The oil reserves figure, which shows whether Shell found enough oil in the ground to replace the amount it was taking out, will not be published until the spring.

"The market really has taken this to imply that the figures aren’t going to be great," said Nick MacGregor, an oil analyst from Redmayne Bentley.

"If they were that good Shell would be telling the world about it now."

’Satisfactory results’

Shell shares are listed in the UK and the Netherlands and its headquarters are in The Hague.

It reports its profits figures in dollars because oil is priced in the US currency.

In dollar terms its earnings are up 9% on the previous year.

It has set its dividend at $0.36 per share for the last three months of 2007, which is up 11% on the same period of 2006.

"Overall these are satisfactory results," said Shell’s chief executive Jeroen van der Veer.

"We made good progress in 2007, launched new projects upstream and downstream, and achieved exploration successes."

Windfall tax

Some unions have objected to the level of Shell’s profits at a time when consumers and businesses are having to cope with the effects of high oil prices.

Unite’s joint general secretary Tony Woodley described the level of profits in the oil industry as, "quite frankly obscene".

"Shell shareholders are doing very nicely whilst the rest of us, the stakeholders, are paying the price and struggling."

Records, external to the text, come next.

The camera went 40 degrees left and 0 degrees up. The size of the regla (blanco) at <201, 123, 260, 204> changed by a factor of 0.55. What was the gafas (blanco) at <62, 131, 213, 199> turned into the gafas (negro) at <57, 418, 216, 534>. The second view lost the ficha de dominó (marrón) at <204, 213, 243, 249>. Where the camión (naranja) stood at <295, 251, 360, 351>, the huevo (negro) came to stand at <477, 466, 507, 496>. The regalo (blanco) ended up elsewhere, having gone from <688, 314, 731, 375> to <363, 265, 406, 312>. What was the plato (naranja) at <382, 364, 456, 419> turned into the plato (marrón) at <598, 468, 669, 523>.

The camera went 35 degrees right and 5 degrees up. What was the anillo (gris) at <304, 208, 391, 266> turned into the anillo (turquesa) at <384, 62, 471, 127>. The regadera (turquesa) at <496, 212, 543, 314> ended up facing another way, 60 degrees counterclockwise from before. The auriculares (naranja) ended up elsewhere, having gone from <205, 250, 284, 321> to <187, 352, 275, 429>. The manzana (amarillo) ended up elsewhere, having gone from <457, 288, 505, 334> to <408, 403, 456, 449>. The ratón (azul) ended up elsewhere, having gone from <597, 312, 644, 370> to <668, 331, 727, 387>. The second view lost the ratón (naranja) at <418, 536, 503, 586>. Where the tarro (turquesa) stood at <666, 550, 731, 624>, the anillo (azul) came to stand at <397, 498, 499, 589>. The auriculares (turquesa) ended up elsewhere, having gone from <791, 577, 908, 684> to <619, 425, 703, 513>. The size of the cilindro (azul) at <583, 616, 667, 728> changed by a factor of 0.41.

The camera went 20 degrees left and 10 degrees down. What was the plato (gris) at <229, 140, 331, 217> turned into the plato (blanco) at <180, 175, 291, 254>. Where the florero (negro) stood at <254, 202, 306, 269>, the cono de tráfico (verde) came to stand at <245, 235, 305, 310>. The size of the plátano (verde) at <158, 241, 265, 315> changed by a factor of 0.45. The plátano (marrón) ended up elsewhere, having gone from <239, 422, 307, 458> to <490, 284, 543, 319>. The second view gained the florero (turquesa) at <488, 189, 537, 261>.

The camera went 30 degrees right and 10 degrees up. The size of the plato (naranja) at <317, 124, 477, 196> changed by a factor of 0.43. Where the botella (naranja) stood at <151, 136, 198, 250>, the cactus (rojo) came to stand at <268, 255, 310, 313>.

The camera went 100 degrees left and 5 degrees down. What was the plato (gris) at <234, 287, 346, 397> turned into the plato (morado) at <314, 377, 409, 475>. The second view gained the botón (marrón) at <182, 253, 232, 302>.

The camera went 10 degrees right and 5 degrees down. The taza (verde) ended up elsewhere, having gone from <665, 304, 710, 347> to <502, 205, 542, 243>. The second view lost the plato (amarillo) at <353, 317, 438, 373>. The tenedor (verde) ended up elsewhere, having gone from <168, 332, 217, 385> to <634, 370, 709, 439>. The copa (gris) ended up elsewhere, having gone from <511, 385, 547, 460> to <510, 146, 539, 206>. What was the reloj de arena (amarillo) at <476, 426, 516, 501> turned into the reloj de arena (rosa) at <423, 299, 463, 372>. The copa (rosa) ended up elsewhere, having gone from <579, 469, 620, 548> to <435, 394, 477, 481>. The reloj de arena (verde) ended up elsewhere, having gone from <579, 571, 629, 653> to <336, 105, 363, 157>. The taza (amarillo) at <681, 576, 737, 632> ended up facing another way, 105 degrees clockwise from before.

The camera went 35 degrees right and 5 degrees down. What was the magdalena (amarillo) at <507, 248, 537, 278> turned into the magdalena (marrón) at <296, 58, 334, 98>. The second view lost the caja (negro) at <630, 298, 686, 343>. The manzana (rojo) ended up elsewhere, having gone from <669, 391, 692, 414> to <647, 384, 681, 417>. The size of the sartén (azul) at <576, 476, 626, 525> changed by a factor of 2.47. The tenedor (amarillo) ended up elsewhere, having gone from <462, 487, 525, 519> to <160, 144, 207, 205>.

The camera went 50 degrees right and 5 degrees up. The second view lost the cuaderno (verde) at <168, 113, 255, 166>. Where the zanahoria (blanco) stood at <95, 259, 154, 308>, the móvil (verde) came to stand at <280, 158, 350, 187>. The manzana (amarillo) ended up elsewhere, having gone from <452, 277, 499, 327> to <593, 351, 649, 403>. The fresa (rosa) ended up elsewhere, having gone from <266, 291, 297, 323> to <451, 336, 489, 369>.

Mr Woodley is calling for a windfall tax on oil companies similar to the one imposed on privatised utilities when the Labour government came to power.

The oil companies have stressed that little of their profits come from petrol forecourts, with the majority of the price paid at the pump already going straight to the government.

The North Sea tax on energy companies was set at 10% in 2002 and then increased to 20% in 2005.